Exercise description:
Among the entries below, count the lines holding the string "транспортных". Respond with the number alone.

Available records:
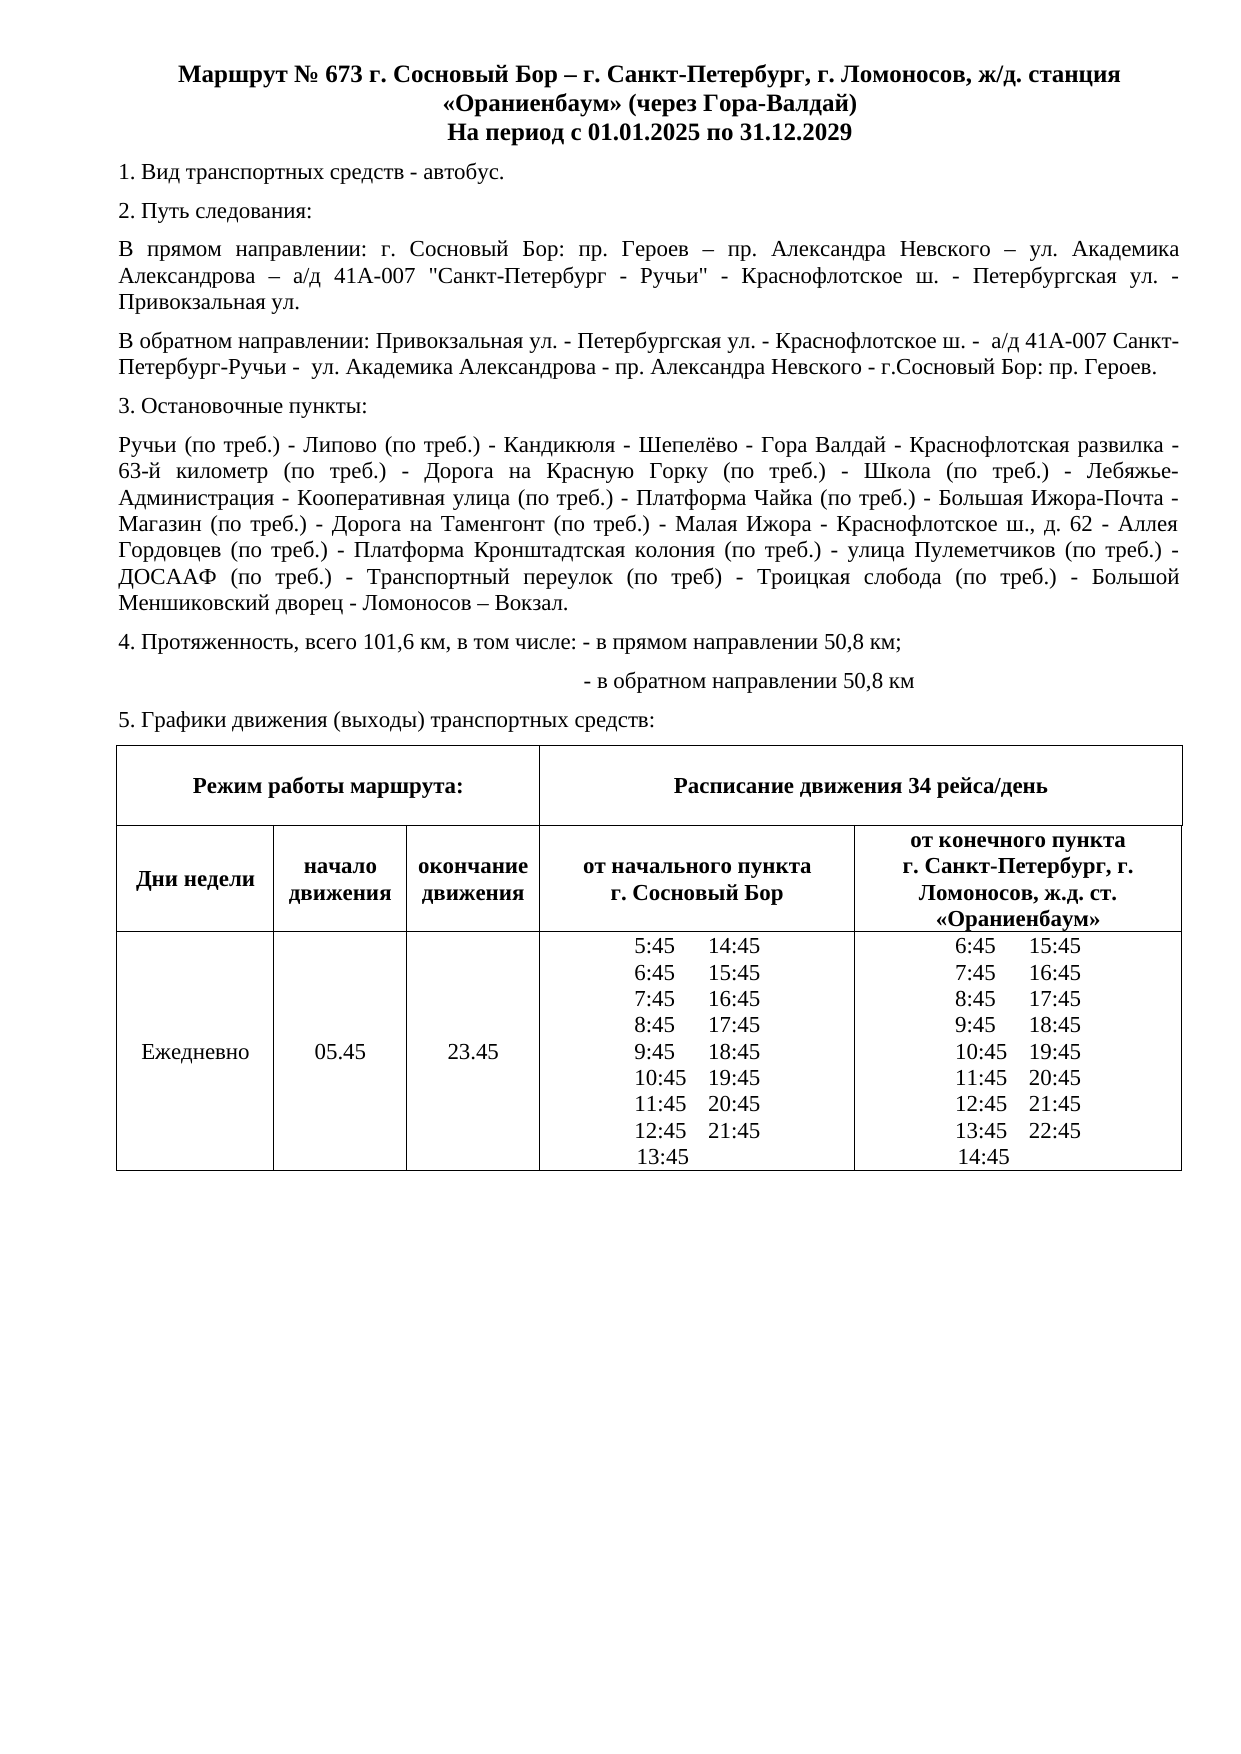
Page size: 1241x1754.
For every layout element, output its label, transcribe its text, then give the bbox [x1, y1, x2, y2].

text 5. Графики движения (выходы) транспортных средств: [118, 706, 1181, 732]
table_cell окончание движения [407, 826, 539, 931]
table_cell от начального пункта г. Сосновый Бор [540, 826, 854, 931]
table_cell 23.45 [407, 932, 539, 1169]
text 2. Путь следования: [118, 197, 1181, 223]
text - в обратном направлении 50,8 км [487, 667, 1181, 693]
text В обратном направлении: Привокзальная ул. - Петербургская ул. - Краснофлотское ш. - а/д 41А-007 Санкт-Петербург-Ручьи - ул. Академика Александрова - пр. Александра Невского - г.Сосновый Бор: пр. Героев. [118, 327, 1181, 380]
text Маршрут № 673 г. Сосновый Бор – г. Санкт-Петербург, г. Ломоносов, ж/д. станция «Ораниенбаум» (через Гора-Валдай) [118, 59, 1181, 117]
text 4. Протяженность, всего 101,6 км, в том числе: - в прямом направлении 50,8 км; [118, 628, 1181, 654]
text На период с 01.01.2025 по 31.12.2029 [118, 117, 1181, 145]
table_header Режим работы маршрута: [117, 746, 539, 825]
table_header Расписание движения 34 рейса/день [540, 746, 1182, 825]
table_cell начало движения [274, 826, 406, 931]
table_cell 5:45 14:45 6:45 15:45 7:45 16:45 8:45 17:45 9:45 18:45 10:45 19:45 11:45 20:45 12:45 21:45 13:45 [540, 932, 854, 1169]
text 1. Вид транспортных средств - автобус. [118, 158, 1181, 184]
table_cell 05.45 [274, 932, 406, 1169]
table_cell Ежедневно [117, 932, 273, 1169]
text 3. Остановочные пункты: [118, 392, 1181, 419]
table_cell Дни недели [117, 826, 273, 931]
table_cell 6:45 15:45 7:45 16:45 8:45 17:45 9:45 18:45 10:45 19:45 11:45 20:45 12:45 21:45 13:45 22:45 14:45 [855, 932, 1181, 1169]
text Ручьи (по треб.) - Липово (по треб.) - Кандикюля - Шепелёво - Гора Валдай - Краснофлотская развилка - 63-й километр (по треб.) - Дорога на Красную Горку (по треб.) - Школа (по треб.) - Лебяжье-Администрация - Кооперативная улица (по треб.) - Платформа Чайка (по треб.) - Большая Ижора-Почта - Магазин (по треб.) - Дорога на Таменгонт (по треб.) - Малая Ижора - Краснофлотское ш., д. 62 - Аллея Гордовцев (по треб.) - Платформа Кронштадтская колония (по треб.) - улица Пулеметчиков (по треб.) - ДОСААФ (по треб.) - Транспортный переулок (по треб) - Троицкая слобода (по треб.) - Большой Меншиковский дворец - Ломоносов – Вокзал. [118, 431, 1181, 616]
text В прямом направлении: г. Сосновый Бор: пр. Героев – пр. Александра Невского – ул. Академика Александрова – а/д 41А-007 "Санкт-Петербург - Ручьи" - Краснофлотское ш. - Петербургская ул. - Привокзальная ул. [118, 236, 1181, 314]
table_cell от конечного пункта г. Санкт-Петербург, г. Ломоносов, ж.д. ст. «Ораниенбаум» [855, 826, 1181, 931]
---
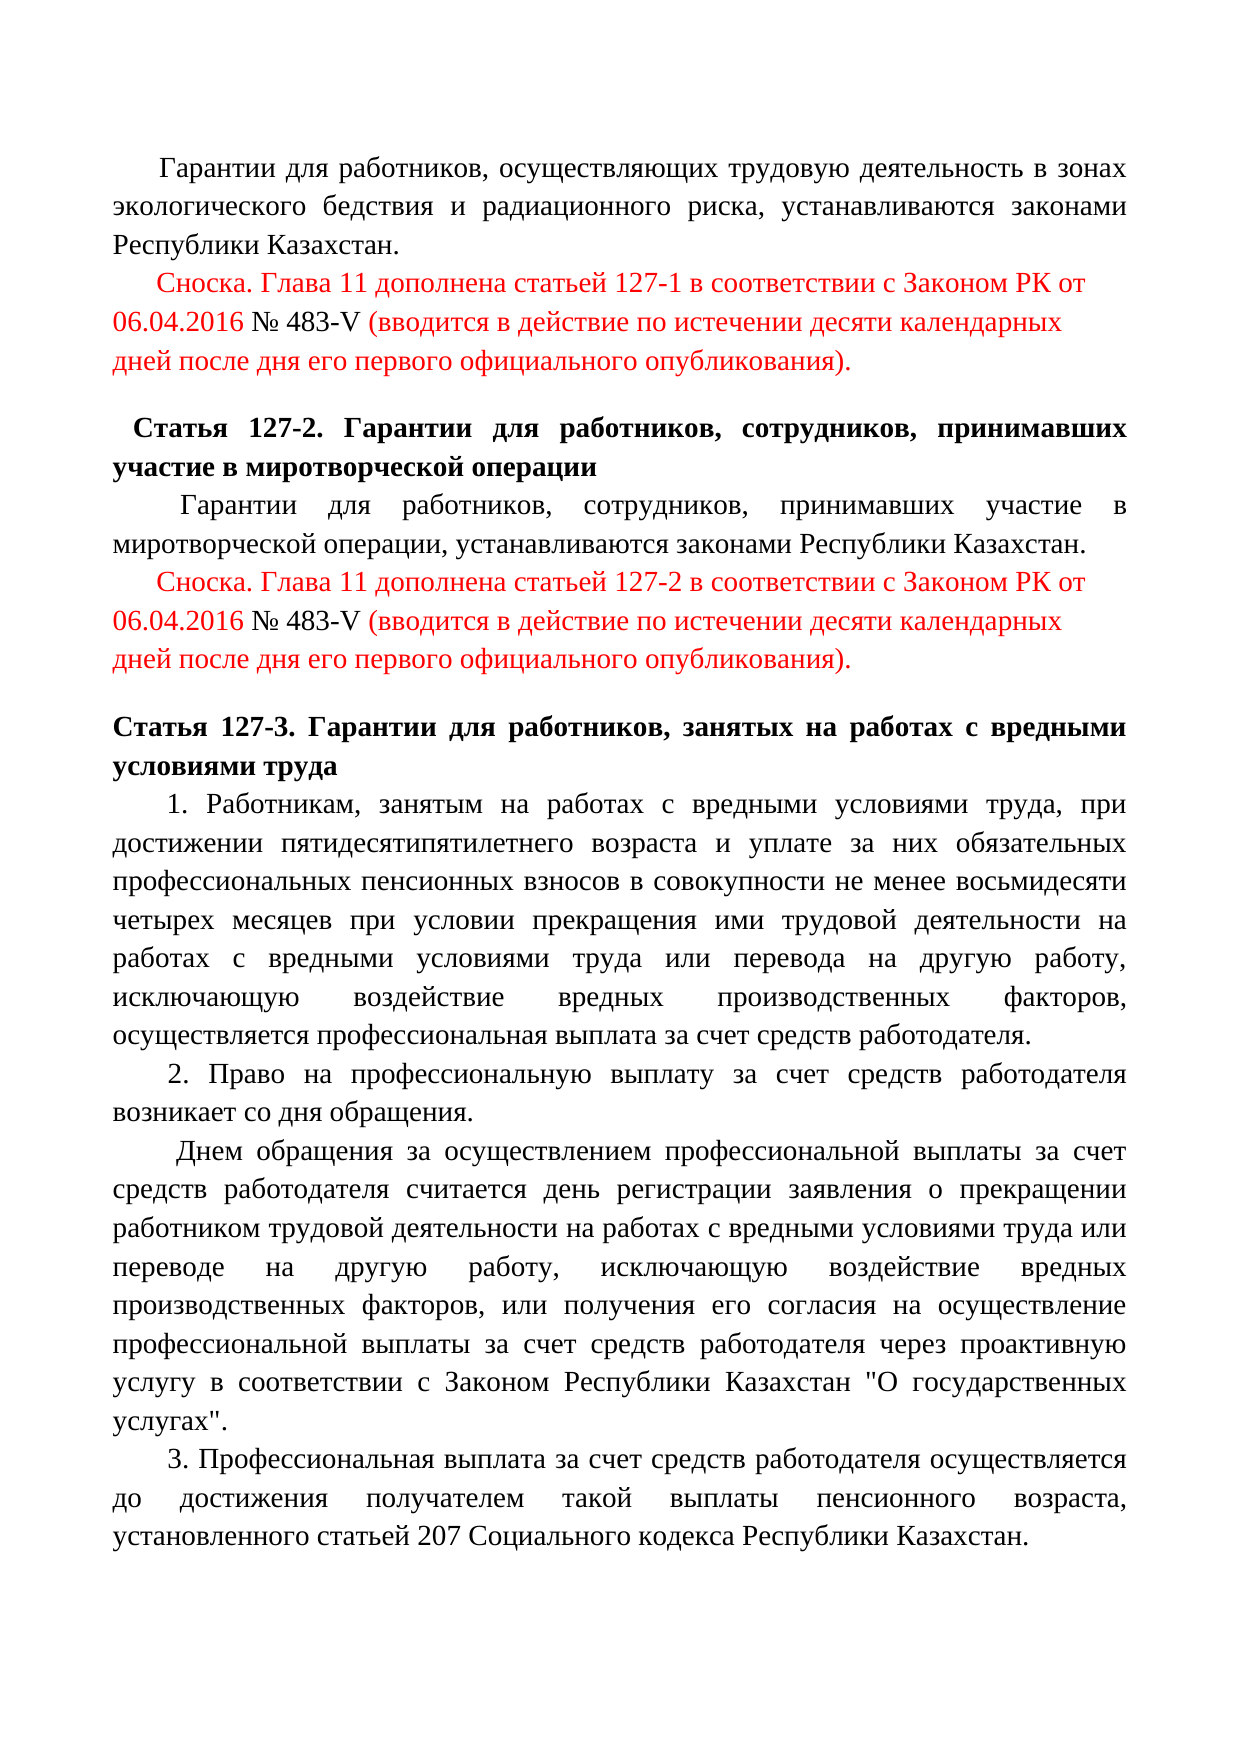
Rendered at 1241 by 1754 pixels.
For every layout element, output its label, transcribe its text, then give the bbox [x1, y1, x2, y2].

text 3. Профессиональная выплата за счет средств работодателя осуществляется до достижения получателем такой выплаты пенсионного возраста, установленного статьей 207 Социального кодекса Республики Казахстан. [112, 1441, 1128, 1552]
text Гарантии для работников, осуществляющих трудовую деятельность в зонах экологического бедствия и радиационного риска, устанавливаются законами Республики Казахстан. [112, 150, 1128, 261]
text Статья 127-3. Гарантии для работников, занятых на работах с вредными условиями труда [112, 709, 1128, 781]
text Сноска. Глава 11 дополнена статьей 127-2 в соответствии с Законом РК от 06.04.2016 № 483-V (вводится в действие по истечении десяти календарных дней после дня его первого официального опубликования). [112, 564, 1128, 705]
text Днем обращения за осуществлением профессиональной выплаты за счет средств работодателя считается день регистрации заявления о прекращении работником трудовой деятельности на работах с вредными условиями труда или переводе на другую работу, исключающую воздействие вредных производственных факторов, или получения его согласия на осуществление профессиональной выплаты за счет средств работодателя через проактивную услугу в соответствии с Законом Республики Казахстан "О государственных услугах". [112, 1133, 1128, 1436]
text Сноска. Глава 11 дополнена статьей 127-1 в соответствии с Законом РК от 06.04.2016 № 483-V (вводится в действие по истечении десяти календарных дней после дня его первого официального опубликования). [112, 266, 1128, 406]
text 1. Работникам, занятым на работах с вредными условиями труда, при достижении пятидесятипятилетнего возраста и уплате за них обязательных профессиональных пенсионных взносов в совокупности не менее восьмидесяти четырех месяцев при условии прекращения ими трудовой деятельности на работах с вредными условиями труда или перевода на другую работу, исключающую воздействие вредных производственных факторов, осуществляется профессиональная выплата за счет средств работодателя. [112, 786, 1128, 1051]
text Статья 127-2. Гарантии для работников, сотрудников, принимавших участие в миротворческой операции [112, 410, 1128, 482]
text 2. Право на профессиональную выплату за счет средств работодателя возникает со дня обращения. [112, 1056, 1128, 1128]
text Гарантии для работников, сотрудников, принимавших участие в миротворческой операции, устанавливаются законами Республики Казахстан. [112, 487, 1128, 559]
==
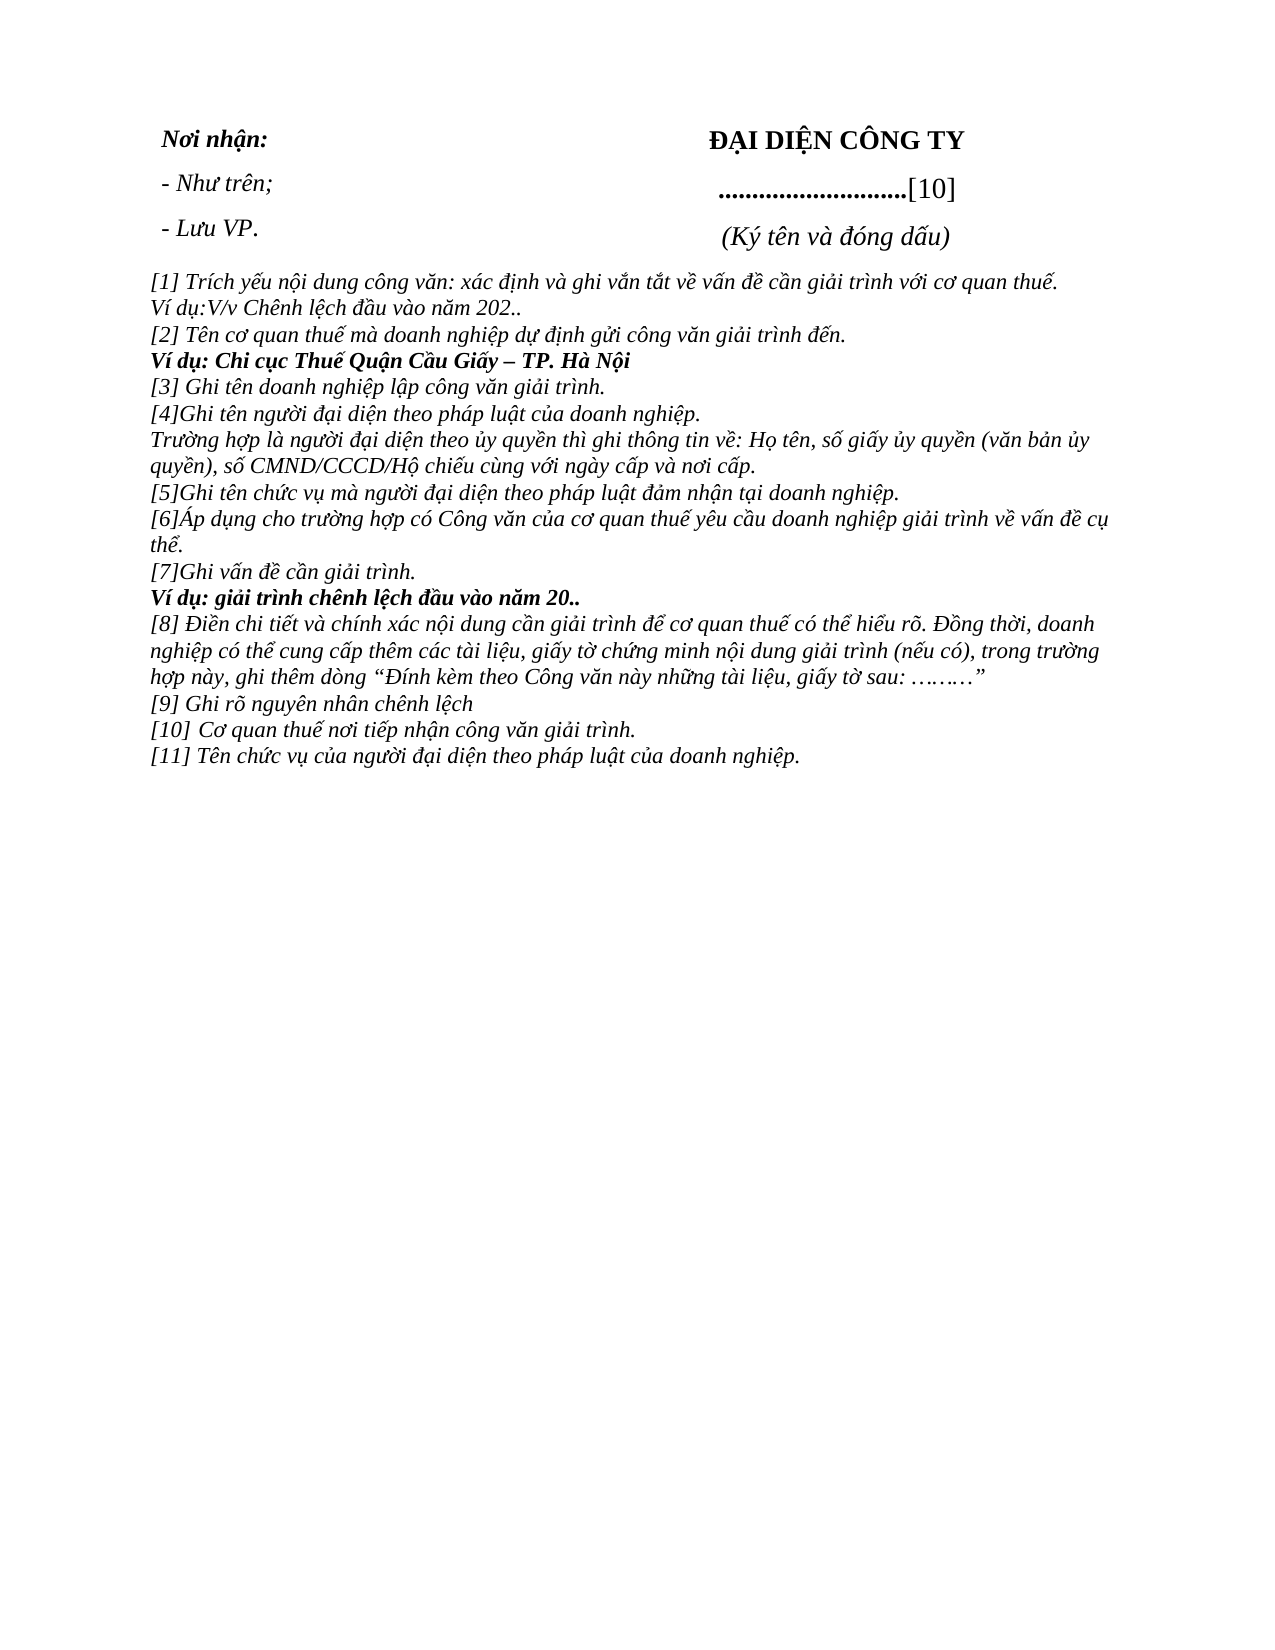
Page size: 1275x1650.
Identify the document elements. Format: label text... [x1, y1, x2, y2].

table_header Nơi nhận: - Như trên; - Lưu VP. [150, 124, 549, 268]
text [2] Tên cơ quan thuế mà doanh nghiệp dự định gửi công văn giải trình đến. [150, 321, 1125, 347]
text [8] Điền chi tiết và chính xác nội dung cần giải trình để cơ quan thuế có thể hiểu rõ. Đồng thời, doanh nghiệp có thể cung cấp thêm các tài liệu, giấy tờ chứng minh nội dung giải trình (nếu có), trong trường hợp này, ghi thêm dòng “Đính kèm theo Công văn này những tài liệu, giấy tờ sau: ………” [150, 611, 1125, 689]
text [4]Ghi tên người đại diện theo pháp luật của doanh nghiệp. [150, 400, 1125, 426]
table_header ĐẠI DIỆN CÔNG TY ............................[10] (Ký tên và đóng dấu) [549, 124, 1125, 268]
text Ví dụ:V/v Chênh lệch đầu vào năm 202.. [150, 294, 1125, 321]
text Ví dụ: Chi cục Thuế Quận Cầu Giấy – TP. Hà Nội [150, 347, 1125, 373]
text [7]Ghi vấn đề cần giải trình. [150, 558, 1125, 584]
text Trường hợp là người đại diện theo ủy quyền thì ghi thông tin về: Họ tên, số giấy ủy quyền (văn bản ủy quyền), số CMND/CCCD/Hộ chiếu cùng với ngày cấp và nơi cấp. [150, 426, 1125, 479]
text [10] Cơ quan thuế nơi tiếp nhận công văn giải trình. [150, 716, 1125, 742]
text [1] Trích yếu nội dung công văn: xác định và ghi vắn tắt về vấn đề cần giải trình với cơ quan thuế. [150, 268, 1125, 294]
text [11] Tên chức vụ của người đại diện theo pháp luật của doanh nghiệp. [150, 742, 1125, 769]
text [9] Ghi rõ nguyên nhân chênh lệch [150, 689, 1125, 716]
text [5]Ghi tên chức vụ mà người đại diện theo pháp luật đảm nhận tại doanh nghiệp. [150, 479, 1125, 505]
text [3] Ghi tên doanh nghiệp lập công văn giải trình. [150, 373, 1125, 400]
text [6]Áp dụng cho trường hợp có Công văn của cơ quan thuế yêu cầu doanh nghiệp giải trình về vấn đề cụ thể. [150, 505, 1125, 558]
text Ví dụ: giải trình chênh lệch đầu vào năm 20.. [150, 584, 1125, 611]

Answer to this task:
2